• [Work instruction] What's needed is a full, exact retyping of the records.

Provided data: Begin

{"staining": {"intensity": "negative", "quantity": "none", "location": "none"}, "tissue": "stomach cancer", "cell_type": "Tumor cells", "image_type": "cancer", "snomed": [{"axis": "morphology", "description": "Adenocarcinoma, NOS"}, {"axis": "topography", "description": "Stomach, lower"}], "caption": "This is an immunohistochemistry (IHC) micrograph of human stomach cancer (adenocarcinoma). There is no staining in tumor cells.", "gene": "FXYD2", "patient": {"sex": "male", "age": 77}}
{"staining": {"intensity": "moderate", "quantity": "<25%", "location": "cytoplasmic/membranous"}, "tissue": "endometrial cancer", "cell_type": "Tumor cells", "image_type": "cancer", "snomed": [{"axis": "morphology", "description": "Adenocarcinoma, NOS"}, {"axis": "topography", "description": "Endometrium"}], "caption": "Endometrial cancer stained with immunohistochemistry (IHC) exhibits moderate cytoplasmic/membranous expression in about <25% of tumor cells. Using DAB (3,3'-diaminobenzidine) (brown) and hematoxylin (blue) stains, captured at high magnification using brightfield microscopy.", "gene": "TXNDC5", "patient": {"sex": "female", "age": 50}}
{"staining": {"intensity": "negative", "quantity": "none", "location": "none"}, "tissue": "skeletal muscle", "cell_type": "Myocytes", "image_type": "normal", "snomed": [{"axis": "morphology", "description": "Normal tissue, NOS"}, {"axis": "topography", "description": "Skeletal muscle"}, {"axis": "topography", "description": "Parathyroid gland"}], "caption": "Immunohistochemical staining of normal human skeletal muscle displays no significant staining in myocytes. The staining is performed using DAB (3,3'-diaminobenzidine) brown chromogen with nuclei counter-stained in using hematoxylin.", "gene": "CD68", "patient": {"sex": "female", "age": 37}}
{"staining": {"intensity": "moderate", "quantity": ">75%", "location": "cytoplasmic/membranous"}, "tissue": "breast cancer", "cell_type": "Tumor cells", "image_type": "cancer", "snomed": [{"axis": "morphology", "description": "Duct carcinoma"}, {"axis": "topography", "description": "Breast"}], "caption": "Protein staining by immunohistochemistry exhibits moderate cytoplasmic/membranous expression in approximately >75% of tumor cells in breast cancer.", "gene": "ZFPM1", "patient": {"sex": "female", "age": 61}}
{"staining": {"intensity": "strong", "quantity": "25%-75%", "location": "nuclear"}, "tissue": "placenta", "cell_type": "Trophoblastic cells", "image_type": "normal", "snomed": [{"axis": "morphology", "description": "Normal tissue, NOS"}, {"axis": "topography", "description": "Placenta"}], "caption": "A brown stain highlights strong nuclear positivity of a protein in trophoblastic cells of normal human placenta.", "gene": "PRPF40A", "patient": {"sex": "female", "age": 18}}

Provided data: End

• [Answer box]
{"staining": {"intensity": "negative", "quantity": "none", "location": "none"}, "tissue": "stomach cancer", "cell_type": "Tumor cells", "image_type": "cancer", "snomed": [{"axis": "morphology", "description": "Adenocarcinoma, NOS"}, {"axis": "topography", "description": "Stomach, lower"}], "caption": "This is an immunohistochemistry (IHC) micrograph of human stomach cancer (adenocarcinoma). There is no staining in tumor cells.", "gene": "FXYD2", "patient": {"sex": "male", "age": 77}}
{"staining": {"intensity": "moderate", "quantity": "<25%", "location": "cytoplasmic/membranous"}, "tissue": "endometrial cancer", "cell_type": "Tumor cells", "image_type": "cancer", "snomed": [{"axis": "morphology", "description": "Adenocarcinoma, NOS"}, {"axis": "topography", "description": "Endometrium"}], "caption": "Endometrial cancer stained with immunohistochemistry (IHC) exhibits moderate cytoplasmic/membranous expression in about <25% of tumor cells. Using DAB (3,3'-diaminobenzidine) (brown) and hematoxylin (blue) stains, captured at high magnification using brightfield microscopy.", "gene": "TXNDC5", "patient": {"sex": "female", "age": 50}}
{"staining": {"intensity": "negative", "quantity": "none", "location": "none"}, "tissue": "skeletal muscle", "cell_type": "Myocytes", "image_type": "normal", "snomed": [{"axis": "morphology", "description": "Normal tissue, NOS"}, {"axis": "topography", "description": "Skeletal muscle"}, {"axis": "topography", "description": "Parathyroid gland"}], "caption": "Immunohistochemical staining of normal human skeletal muscle displays no significant staining in myocytes. The staining is performed using DAB (3,3'-diaminobenzidine) brown chromogen with nuclei counter-stained in using hematoxylin.", "gene": "CD68", "patient": {"sex": "female", "age": 37}}
{"staining": {"intensity": "moderate", "quantity": ">75%", "location": "cytoplasmic/membranous"}, "tissue": "breast cancer", "cell_type": "Tumor cells", "image_type": "cancer", "snomed": [{"axis": "morphology", "description": "Duct carcinoma"}, {"axis": "topography", "description": "Breast"}], "caption": "Protein staining by immunohistochemistry exhibits moderate cytoplasmic/membranous expression in approximately >75% of tumor cells in breast cancer.", "gene": "ZFPM1", "patient": {"sex": "female", "age": 61}}
{"staining": {"intensity": "strong", "quantity": "25%-75%", "location": "nuclear"}, "tissue": "placenta", "cell_type": "Trophoblastic cells", "image_type": "normal", "snomed": [{"axis": "morphology", "description": "Normal tissue, NOS"}, {"axis": "topography", "description": "Placenta"}], "caption": "A brown stain highlights strong nuclear positivity of a protein in trophoblastic cells of normal human placenta.", "gene": "PRPF40A", "patient": {"sex": "female", "age": 18}}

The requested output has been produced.